It was when I first saw ChatGPT as a traffic source in Google Analytics.
At the time, I was not intentionally optimizing for AI, so it was an interesting novelty, and certainly an indicator of what was to come.
After some digging, I noticed that a few product pages were the landing pages for this new traffic. Query strings came in empty. I couldn't see what people had asked ChatGPT to arrive there.
The Boring Pages Won
It was a B2B website for HVAC parts. The product catalog was very technical: long pages with lists and bullets.

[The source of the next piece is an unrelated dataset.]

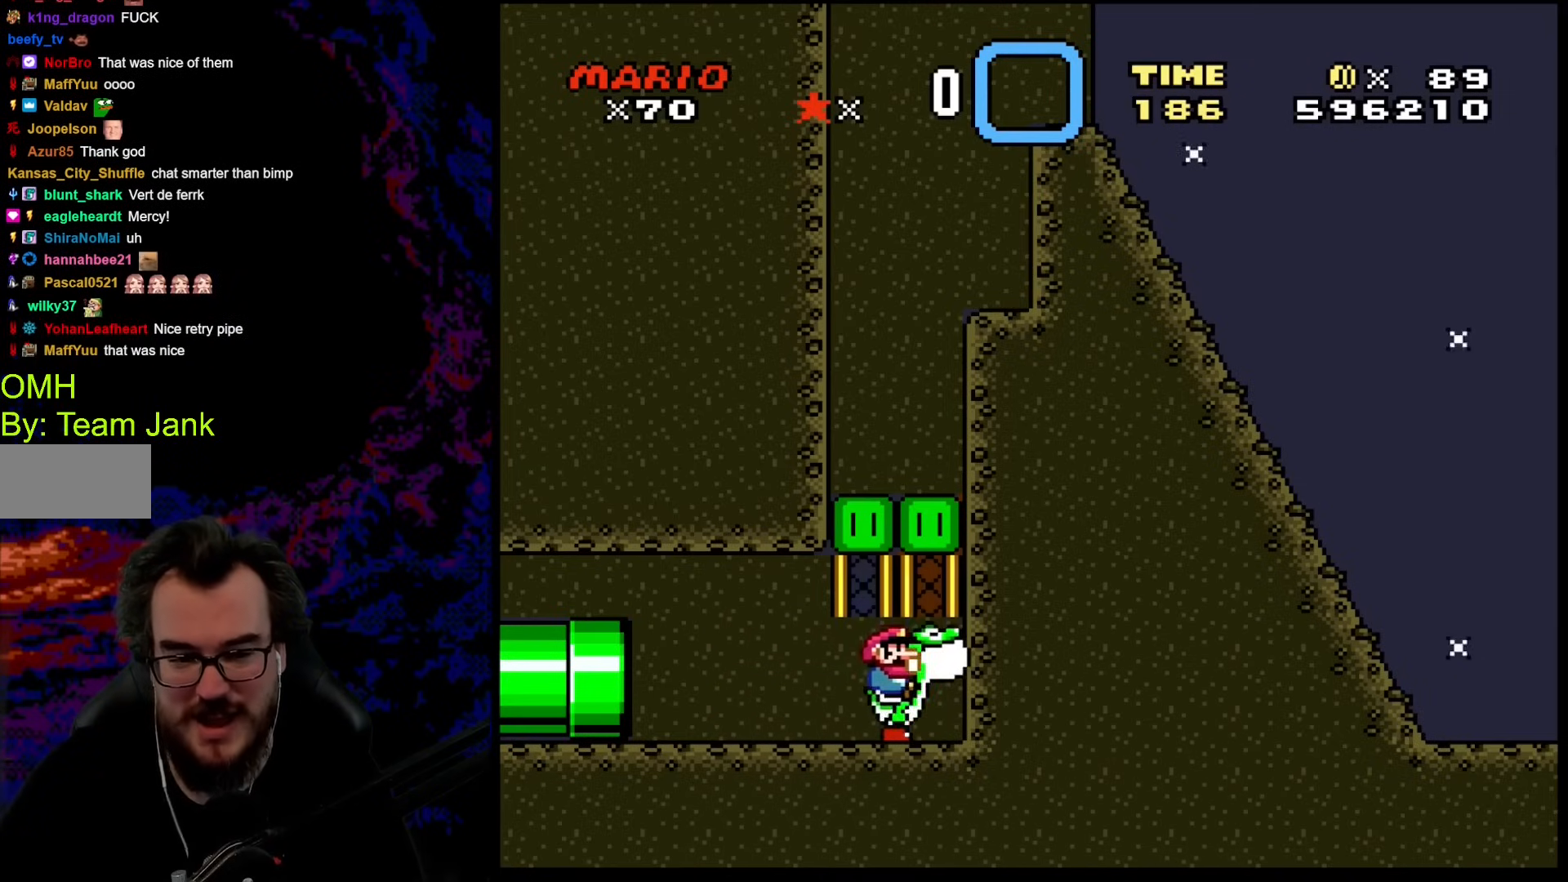
{"buttons": ["B", "Y"], "events": [[120, "DPAD_LEFT", "down"], [479, "DPAD_LEFT", "up"]]}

No UGC, no fresh content. Just boring lists of industrial parts and products. Detailed technical specs, part sizes, dimensions.
Nothing you'd put in a content marketing case study.
If you think about it: Schema tags, structured data, JSON-LD: it is really not that hard to see why AI crawlers would find that type of content. It is like ChatGPT was caught in my net of tags and structured content. Those pages were easy for machines to parse because they were factual, organized, and unambiguous. AI "sees" extractable structure more than creativity or marketing polish.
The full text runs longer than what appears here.